- [What you need to do] Write out, character for character, the line containing "いつつ余裕がなくて入会できずにいたので、とても" and all lines after it up to the end of the listing.
:::
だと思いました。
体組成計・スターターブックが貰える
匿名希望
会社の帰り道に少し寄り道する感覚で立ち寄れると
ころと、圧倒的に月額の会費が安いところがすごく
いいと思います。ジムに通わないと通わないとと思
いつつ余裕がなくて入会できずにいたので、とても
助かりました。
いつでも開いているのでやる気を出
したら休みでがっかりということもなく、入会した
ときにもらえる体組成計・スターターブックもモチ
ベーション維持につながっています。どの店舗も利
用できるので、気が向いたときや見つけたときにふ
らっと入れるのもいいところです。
:::
- [Task result]
いつつ余裕がなくて入会できずにいたので、とても
助かりました。
いつでも開いているのでやる気を出
したら休みでがっかりということもなく、入会した
ときにもらえる体組成計・スターターブックもモチ
ベーション維持につながっています。どの店舗も利
用できるので、気が向いたときや見つけたときにふ
らっと入れるのもいいところです。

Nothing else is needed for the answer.